Failure to Investigate and Prevent Resident Injury Involving Wheelchair Leg Rest
Penalty
Summary
A deficiency was identified when the facility failed to thoroughly investigate an incident involving two residents with severe cognitive impairment who shared a room. On the evening of the incident, a Licensed Practical Nurse responded to a loud noise and found one resident sitting on the floor with a laceration and swelling to the left side of the face, while the other resident was standing nearby holding a wheelchair leg rest. The injured resident was assessed and subsequently transferred to the hospital, where soft tissue swelling and a hematoma were confirmed. The second resident was also evaluated at the hospital and found to have no physical injuries. The facility's investigation did not determine how the resident obtained the wheelchair leg rest or where it originated from. Interviews with staff, including the Director of Nursing and Registered Nurse Supervisors, revealed uncertainty about the source of the leg rest and the storage practices for wheelchair components.

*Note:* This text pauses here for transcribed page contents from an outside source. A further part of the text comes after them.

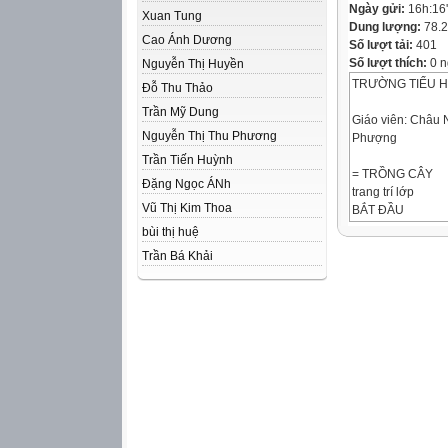
Ngày gửi:
16h:16
Xuan Tung
Dung lượng:
78.
Cao Ánh Dương
Số lượt tải:
401
Số lượt thích:
0 n
Nguyễn Thị Huyền
TRƯỜNG TIỂU 
Đỗ Thu Thảo
Trần Mỹ Dung
Giáo viên: Châu 
Nguyễn Thị Thu Phương
Phượng
Trần Tiến Huỳnh
= TRỒNG CÂY
Đặng Ngọc ÁNh
trang trí lớp
Vũ Thị Kim Thoa
BẮT ĐẦU
bùi thị huệ
KẾT THÚC
Trần Bá Khải
Hạt giống
1. Dấu gạch ngan
“ Theo dự báo thờ
Thiên – Huế có n
Dùng để nối từ ng
2. Đặt dấu ngoặc k
trong câu sau: Nắ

Staff reported that wheelchair leg rests were sometimes left attached to wheelchairs, placed on seats, or stored in various locations such as storage rooms, hallways, or resident rooms. Despite these findings, the investigation did not address the accessibility of the leg rest or implement any interventions to prevent recurrence. The facility's policy required immediate and thorough investigation of all alleged abuse, including examination of the environment for items involved in the incident. However, documentation showed that the investigation did not include a review of how the leg rest became accessible to the resident or any preventive measures. The Director of Nursing acknowledged that no interventions were put in place following the incident, and this was the first such occurrence involving a wheelchair leg rest at the facility.